Aim of the exercise: Copy every record word for word. The images stay behind.

(Records drawn from a dataset)
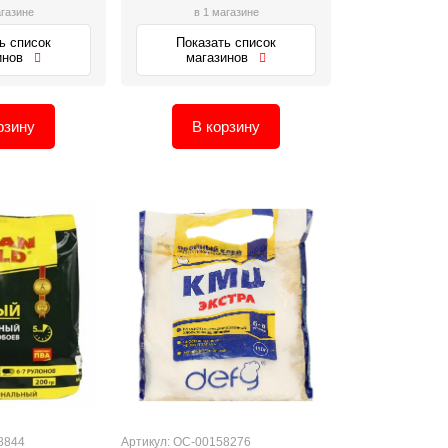
агазине
в 1 магазине
ь список
Показать список
инов
магазинов
рзину
В корзину
8844
Артикул: ОС-00158276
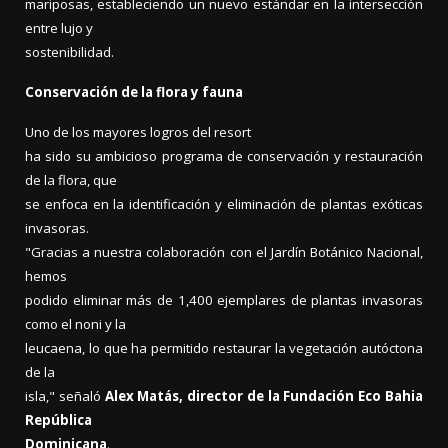
mariposas, estableciendo un nuevo estándar en la intersección
entre lujo y
sostenibilidad.
Conservación de la flora y fauna
Uno de los mayores logros del resort
ha sido su ambicioso programa de conservación y restauración
de la flora, que
se enfoca en la identificación y eliminación de plantas exóticas
invasoras.
"Gracias a nuestra colaboración con el Jardín Botánico Nacional,
hemos
podido eliminar más de 1,400 ejemplares de plantas invasoras
como el noni y la
leucaena, lo que ha permitido restaurar la vegetación autóctona
de la
isla," señaló
Alex Matás, director de la Fundación Eco Bahia
República
Dominicana
.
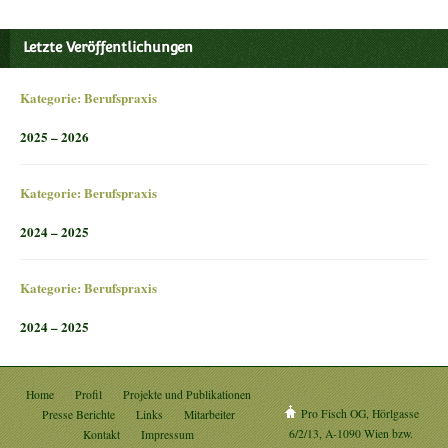
Letzte Veröffentlichungen
Kategorie:
Berufspraxis
2025 – 2026
Kategorie:
Berufspraxis
2024 – 2025
Kategorie:
Berufspraxis
2024 – 2025
Home
Profil
Projekte und Publikationen
Pro Fisch OG, Hörlgasse
Presse Berichte
Links
Mitarbeiter
6/2/13, A-1090 Wien bzw.
Kontakt
Impressum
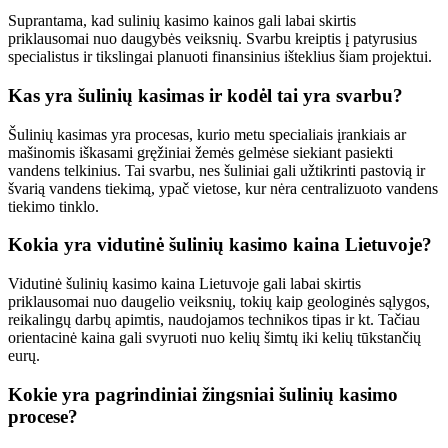
Suprantama, kad sulinių kasimo kainos gali labai skirtis
priklausomai nuo daugybės veiksnių. Svarbu kreiptis į patyrusius
specialistus ir tikslingai planuoti finansinius išteklius šiam projektui.
Kas yra šulinių kasimas ir kodėl tai yra svarbu?
Šulinių kasimas yra procesas, kurio metu specialiais įrankiais ar
mašinomis iškasami gręžiniai žemės gelmėse siekiant pasiekti
vandens telkinius. Tai svarbu, nes šuliniai gali užtikrinti pastovią ir
švarią vandens tiekimą, ypač vietose, kur nėra centralizuoto vandens
tiekimo tinklo.
Kokia yra vidutinė šulinių kasimo kaina Lietuvoje?
Vidutinė šulinių kasimo kaina Lietuvoje gali labai skirtis
priklausomai nuo daugelio veiksnių, tokių kaip geologinės sąlygos,
reikalingų darbų apimtis, naudojamos technikos tipas ir kt. Tačiau
orientacinė kaina gali svyruoti nuo kelių šimtų iki kelių tūkstančių
eurų.
Kokie yra pagrindiniai žingsniai šulinių kasimo
procese?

Exercise result:
агазине
в 1 магазине
ь список
Показать список
инов
магазинов
рзину
В корзину
8844
Артикул: ОС-00158276
mariposas, estableciendo un nuevo estándar en la intersección
entre lujo y
sostenibilidad.
Conservación de la flora y fauna
Uno de los mayores logros del resort
ha sido su ambicioso programa de conservación y restauración
de la flora, que
se enfoca en la identificación y eliminación de plantas exóticas
invasoras.
"Gracias a nuestra colaboración con el Jardín Botánico Nacional,
hemos
podido eliminar más de 1,400 ejemplares de plantas invasoras
como el noni y la
leucaena, lo que ha permitido restaurar la vegetación autóctona
de la
isla," señaló
Alex Matás, director de la Fundación Eco Bahia
República
Dominicana
.
Letzte Veröffentlichungen
Kategorie:
Berufspraxis
2025 – 2026
Kategorie:
Berufspraxis
2024 – 2025
Kategorie:
Berufspraxis
2024 – 2025
Home
Profil
Projekte und Publikationen
Pro Fisch OG, Hörlgasse
Presse Berichte
Links
Mitarbeiter
6/2/13, A-1090 Wien bzw.
Kontakt
Impressum
Suprantama, kad sulinių kasimo kainos gali labai skirtis
priklausomai nuo daugybės veiksnių. Svarbu kreiptis į patyrusius
specialistus ir tikslingai planuoti finansinius išteklius šiam projektui.
Kas yra šulinių kasimas ir kodėl tai yra svarbu?
Šulinių kasimas yra procesas, kurio metu specialiais įrankiais ar
mašinomis iškasami gręžiniai žemės gelmėse siekiant pasiekti
vandens telkinius. Tai svarbu, nes šuliniai gali užtikrinti pastovią ir
švarią vandens tiekimą, ypač vietose, kur nėra centralizuoto vandens
tiekimo tinklo.
Kokia yra vidutinė šulinių kasimo kaina Lietuvoje?
Vidutinė šulinių kasimo kaina Lietuvoje gali labai skirtis
priklausomai nuo daugelio veiksnių, tokių kaip geologinės sąlygos,
reikalingų darbų apimtis, naudojamos technikos tipas ir kt. Tačiau
orientacinė kaina gali svyruoti nuo kelių šimtų iki kelių tūkstančių
eurų.
Kokie yra pagrindiniai žingsniai šulinių kasimo
procese?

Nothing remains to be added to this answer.